De bemanning kwam inderdaad veilig aan land met het meest kostbare deel van de lading, een vracht zilver ter waarde van 300.000 gulden. De ongelukkige Klump had het schip nog maar nauwelijks verlaten toen de eerste plunderaars aan boord arriveerden. Beroepssmokkelaar Anthony Watson ging er met het meest interessante deel van de buit vandoor. Samen met zijn trawanten forceerde hij de kapiteinshut en nam het daar nog aanwezige zilver mee, ter waarde van 1200 Engelse ponden. Engelse militairen moesten uiteindelijk worden ingezet om het plunderen te stoppen.

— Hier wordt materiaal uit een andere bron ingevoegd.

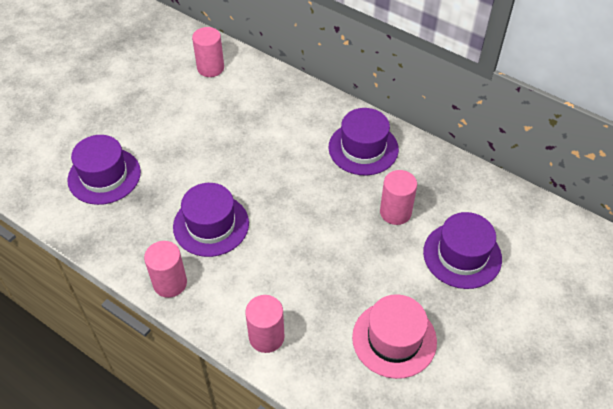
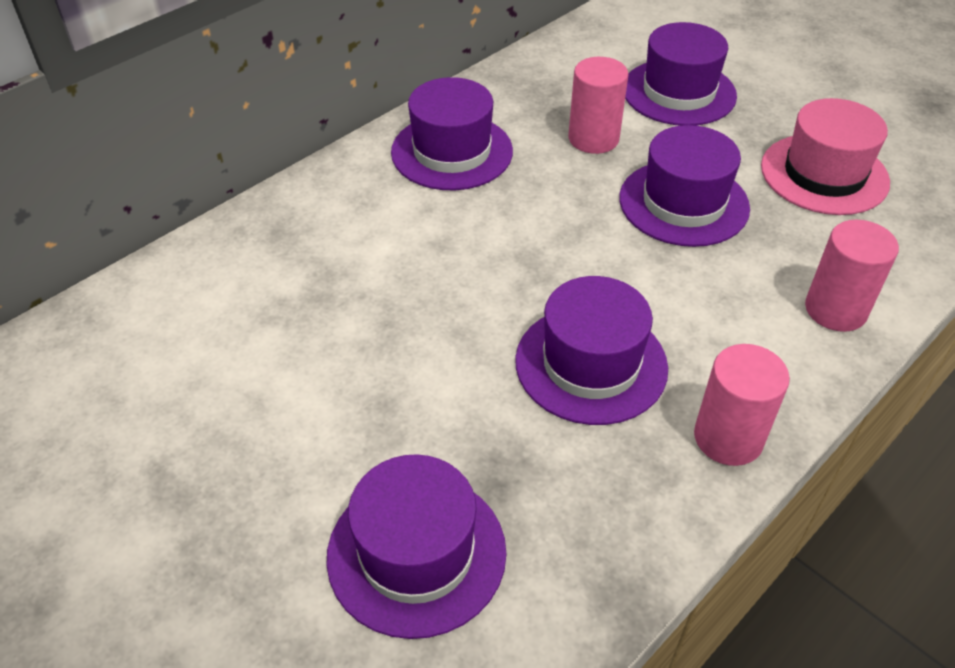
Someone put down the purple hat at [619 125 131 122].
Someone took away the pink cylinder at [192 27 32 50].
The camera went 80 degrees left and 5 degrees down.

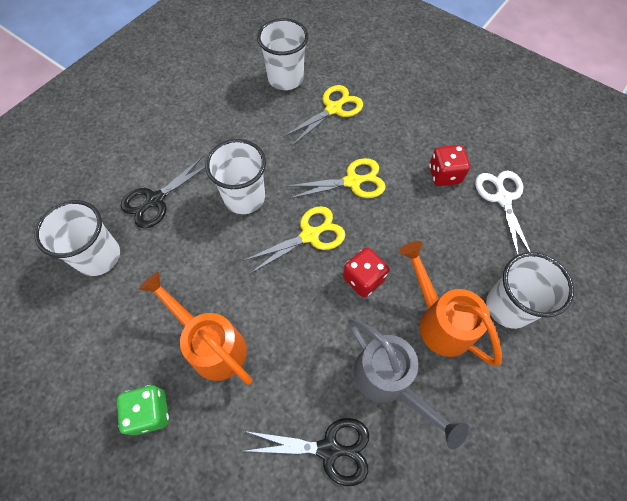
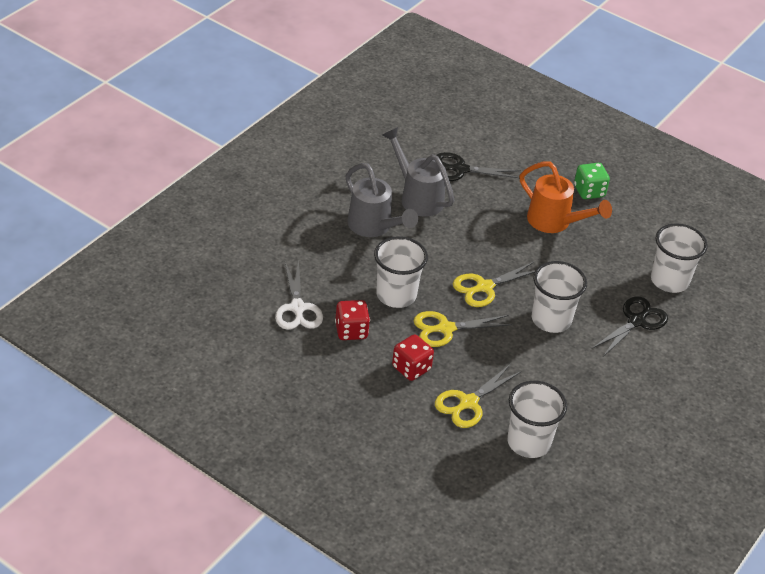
Someone repainted the orange watering can at [399 241 103 125], which became the grey watering can at [345 163 73 74].
Someone carried the white cup from [486 252 88 77] to [374 236 54 72].
Someone carried the red dice from [343 247 46 51] to [392 334 42 47].
The camera went 175 degrees right and 20 degrees down.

Zo snel mogelijk werden pogingen ondernomen om de lading te bergen, maar het zware schip zakte binnen enkele weken diep weg in de klei en verdween al spoedig helemaal onder de golven tijdens hoog water.

Wrak bij Hastings...

De VOC gaf op 11 maart 1749 alle pogingen op om de lading van de Amsterdam te bergen en beschouwde het schip als verloren.
In het begin van de 19de eeuw waren verschillende groepen schatgravers actief rond het wrak.
Omdat het wrak slechts een paar dagen per jaar bij laag water droogvalt, bleef de opbrengst in de meeste gevallen beperkt tot wat bestek, wijnglazen en aardewerk.
Het tragische lot van de Amsterdam was overigens een uitzondering. De meeste Oostindiëvaarders bereikten Azië zonder problemen in ongeveer acht maanden.